Disregarding whether or not she is a “real” feminist. What’s more troublesome is how ingratiated she is within internet feminism. She will tweet about rape culture and support think pieces by Jezebel and Thought Catalog authors who, in unison, all agreed that Conor Oberst was a rapist, based on the fact that an anonymous commenter on the internet once said so. All of which leads me to believe that, most often – though not always – the people tweeting and writing in 2014 about feminism on the internet write solely about “the problem” to gain online followers, not to help women in their struggle against a repressive male-dominated culture. Narcissistic and unhelpful, these authors upset me because they do not improve the dialogue.

Let me illustrate further.

For a few years, I online dated, and I admit, I was an example of an asshole, not calling people back, making up lies to not see someone, having sex with someone I knew fully well was only interested in a relationship. Though just as many times – perhaps it was the universe balancing itself – those things happened to me.

So I decided I’d give up on dating. Of course, just when I said that, I got a message from an honest-to-goodness writer, pretty and smart and enough reason to keep my profile, if just for another week or so. She asked me to submit to her literary magazine, then she asked me out on a date. I said yes of course, and we were set for that Friday night.

Before that Friday, I had never been stood up. Maybe that kind of thing happens all the time, though I had been on perhaps 100 dates in my life and it never happened to me, but it did that night. She didn’t respond to my text wondering where she was until the next day when she said she was sorry. I believed her, and because she was so pretty and interesting, I acquiesced, and we had another date. By the late morning we had set a time for that evening but not a place, so I asked where, in my most aloof way possible, to which she responded five hours later, a half hour before we were to see each other. Sure, it was an agonizing five hours. But she was going to be great. So I went.

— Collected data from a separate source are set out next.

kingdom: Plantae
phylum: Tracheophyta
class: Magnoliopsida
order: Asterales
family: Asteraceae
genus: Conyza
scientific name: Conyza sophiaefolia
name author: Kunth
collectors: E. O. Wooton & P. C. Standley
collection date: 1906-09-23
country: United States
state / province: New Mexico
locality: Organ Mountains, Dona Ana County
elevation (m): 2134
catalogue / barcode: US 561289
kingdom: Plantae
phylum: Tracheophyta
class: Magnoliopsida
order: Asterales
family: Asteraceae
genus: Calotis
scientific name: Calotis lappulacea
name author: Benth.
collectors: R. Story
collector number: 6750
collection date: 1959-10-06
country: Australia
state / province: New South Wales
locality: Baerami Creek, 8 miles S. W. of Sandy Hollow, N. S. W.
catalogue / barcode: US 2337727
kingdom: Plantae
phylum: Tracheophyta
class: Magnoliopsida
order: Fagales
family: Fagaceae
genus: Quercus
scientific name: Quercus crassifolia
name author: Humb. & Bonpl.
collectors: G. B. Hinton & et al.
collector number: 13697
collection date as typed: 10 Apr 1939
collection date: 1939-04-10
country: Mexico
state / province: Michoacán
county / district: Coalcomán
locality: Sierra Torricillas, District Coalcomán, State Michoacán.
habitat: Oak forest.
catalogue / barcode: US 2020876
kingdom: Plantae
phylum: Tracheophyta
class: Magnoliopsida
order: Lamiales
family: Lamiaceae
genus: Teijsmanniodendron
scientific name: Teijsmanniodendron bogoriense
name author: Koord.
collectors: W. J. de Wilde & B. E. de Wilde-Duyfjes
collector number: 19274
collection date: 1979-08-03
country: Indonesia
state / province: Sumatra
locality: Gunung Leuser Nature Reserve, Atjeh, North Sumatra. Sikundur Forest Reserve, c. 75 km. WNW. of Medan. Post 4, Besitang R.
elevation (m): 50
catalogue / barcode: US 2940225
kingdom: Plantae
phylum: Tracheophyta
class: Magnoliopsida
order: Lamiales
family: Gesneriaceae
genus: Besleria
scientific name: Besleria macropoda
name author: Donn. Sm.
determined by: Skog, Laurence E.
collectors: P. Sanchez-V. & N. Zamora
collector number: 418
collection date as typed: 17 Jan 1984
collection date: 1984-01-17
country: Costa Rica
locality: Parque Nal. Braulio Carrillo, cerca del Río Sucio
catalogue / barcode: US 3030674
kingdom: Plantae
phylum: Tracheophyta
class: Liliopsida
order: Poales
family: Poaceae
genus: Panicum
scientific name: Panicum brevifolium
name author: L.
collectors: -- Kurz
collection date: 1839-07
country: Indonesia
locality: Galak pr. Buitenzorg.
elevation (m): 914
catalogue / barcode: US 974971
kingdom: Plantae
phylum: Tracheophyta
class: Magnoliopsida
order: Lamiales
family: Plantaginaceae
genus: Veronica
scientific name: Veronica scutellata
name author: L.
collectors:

And she was. We had margaritas and laughed and talked about writing and Minneapolis and OkCupid and guys having cats and everything was great. We went to another bar where we talked about sleeping with each other, but maybe not that night, because, as she said, “we’ll have something more than that.” Then we went back to her place holding hands and made out and ate pizza and touched butts and it was, and I don’t say this lightly because I went on quite a few, the best – or maybe the second best – online date I’d been on. At the end, I asked when we’d see each other again. We agreed on soon. Everything was so wonderful.

The next day came and she texted me to say had a lot of writing to do. A few days later, she said even less. After that, there was nothing at all. The next week, I ended up going another date, though it was more of an investigation by someone in the same writing blog circle in Minneapolis, and that person told me, regarding the situation, it was just “her way.”

It was just her way to stand other people up. It was just her way to lie. It was just her to treat others like she would not want to be treated. Perhaps then coincidentally, or not, she also is one who writes and tweets on this matter.

Now many of you now saying. You’re the fool, guy. It was just one date. This has nothing to do with men subjugating women and Hobby Lobby being regressive. Get out of here, Eliot Rodger. And that’s fine enough, if you want this to be about another sad man coming out of the woodwork, it can be.

Just know that, until we untie ourselves from the idea that one group of people is bad and the other is good, nothing will change. There will be a million more wasteful blog posts. A billion meaningless hashtags. And everything will always be messed up.